Physical Address
304 North Cardinal St.
Dorchester Center, MA 02124
Physical Address
304 North Cardinal St.
Dorchester Center, MA 02124

In one step towards wider use of gene editing, a treatment that brings benefits Crispy was able to successfully reduce high cholesterol levels in a small number of people.
In a study by the Swiss biotech company Crispr Therapeutics, 15 participants received a one-time infusion designed to turn off a gene in the liver ANGPTL3. Although rare, some people are born with a mutation in this gene that protects against heart disease without any obvious negative consequences.
The highest dose tested in the study reduced both LDL “bad” cholesterol and triglycerides by an average of 50 percent within two weeks of treatment. The effect lasted for at least 60 days, the duration of the experiment. The results were presented today at the annual meeting of the American Heart Association and published in The New England Journal of Medicine.

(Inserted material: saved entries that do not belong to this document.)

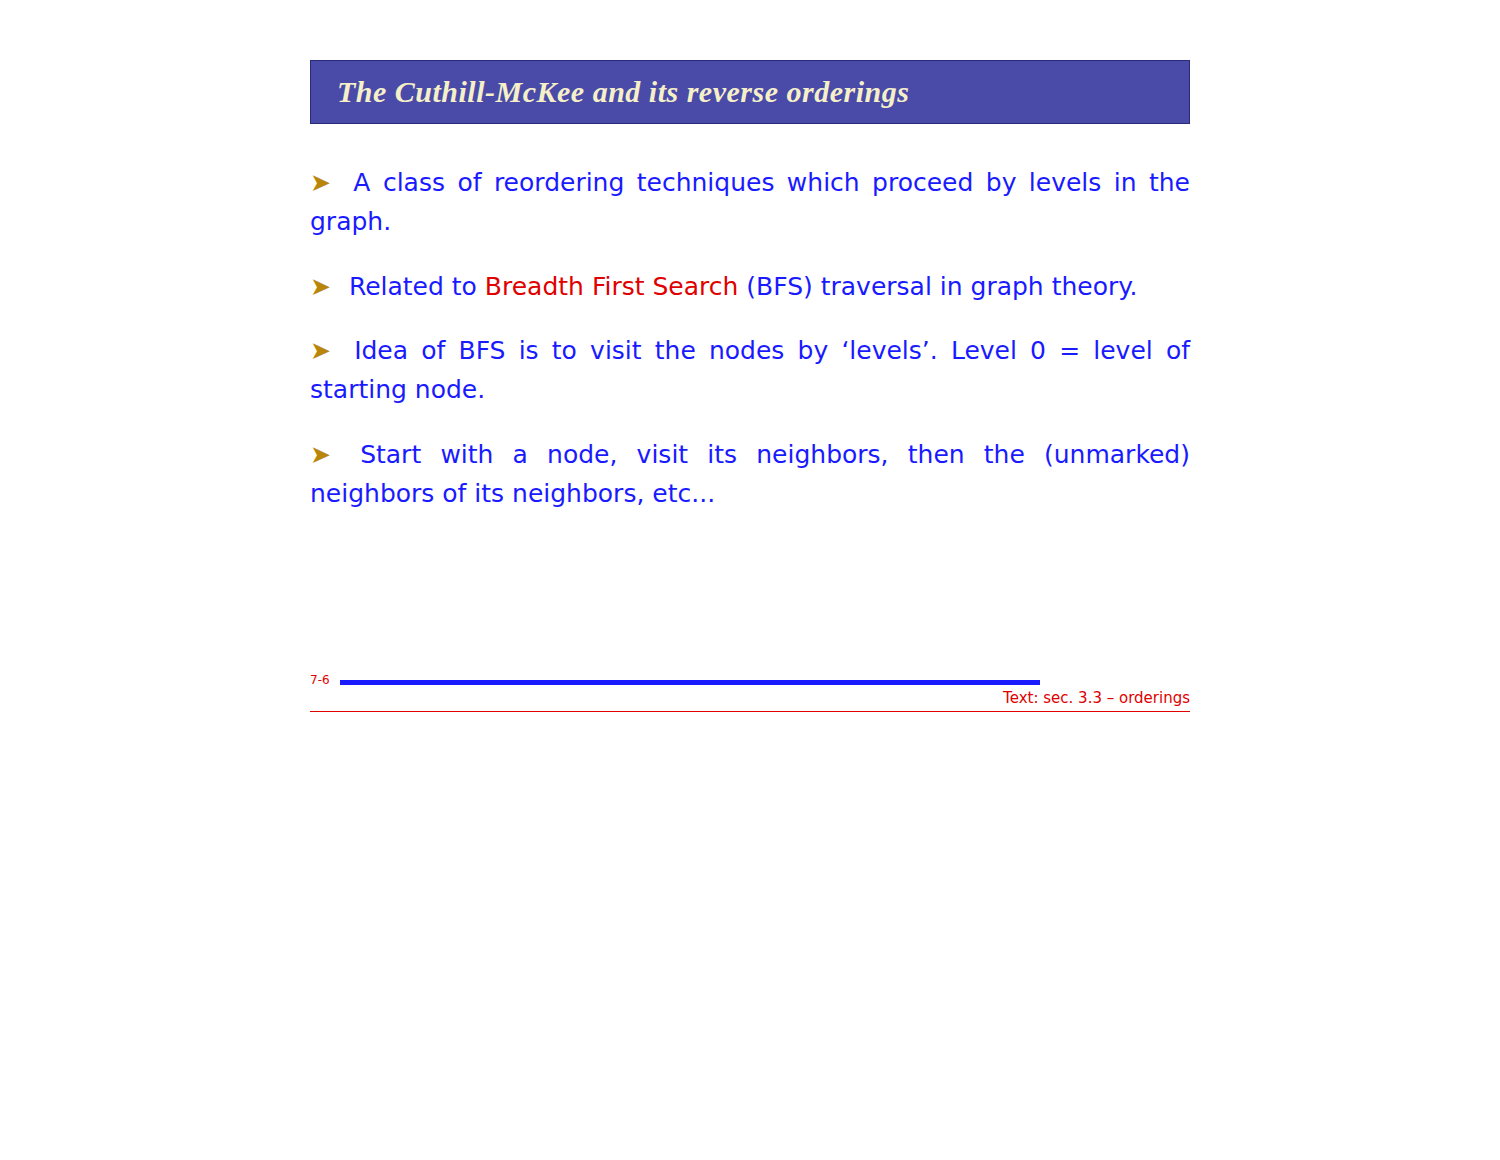The Cuthill-McKee and its reverse orderings
➤ A class of reordering techniques which proceed by levels in the graph.
➤ Related to Breadth First Search (BFS) traversal in graph theory.
➤ Idea of BFS is to visit the nodes by ‘levels’. Level 0 = level of starting node.
➤ Start with a node, visit its neighbors, then the (unmarked) neighbors of its neighbors, etc...
7-6 Text: sec. 3.3 – orderings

The Nobel Prize-winning Crispr technology was largely used Treatment of rare diseasesBut these latest findings, while still early, bolster evidence that the DNA-editing tool could also be used to treat common medical conditions.
“This will likely be one of the biggest moments in the development of Crispr in medicine,” Samarth Kulkarni, CEO of Crispr Therapeutics, tells WIRED. The company is behind the only approved gene editing treatment on the market. Casgevythat treats sickle cell anemia and beta thalassemia.
The American Heart Association Estimates that about a quarter of adults in the US have elevated LDL levels. A similar number have high triglycerides. LDL cholesterol is the waxy substance in the blood that can clog and harden arteries over time. Triglycerides are now the most common type of fat in the body. High levels of both increase the risk of heart attack and stroke.
The Phase I study was conducted between June 2024 and August 2025 in the United Kingdom, Australia and New Zealand. The participants were between 31 and 68 years old and had uncontrolled levels of LDL cholesterol and triglycerides. The study tested five different doses of Crispr infusion, which took an average of about two and a half hours to administer.
“These are very sick people,” said Steven Nissen, senior author and scientific director of the Heart, Vascular and Thoracic Institute at the Cleveland Clinic, who independently confirmed the study’s results. “The tragedy of this disease is not only that people die young, but that some of them also suffer a heart attack and their lives will never be the same again. If they can’t go back to work, they develop heart failure.”
One study participant, a 51-year-old man, died six months after receiving the lowest dose of treatment that was not associated with reductions in cholesterol and triglyceride levels. The death was related to his existing heart disease, not the experimental Crispr treatment. The man had a rare, inherited genetic form of high cholesterol and had previously undergone several procedures to improve blood flow to his heart.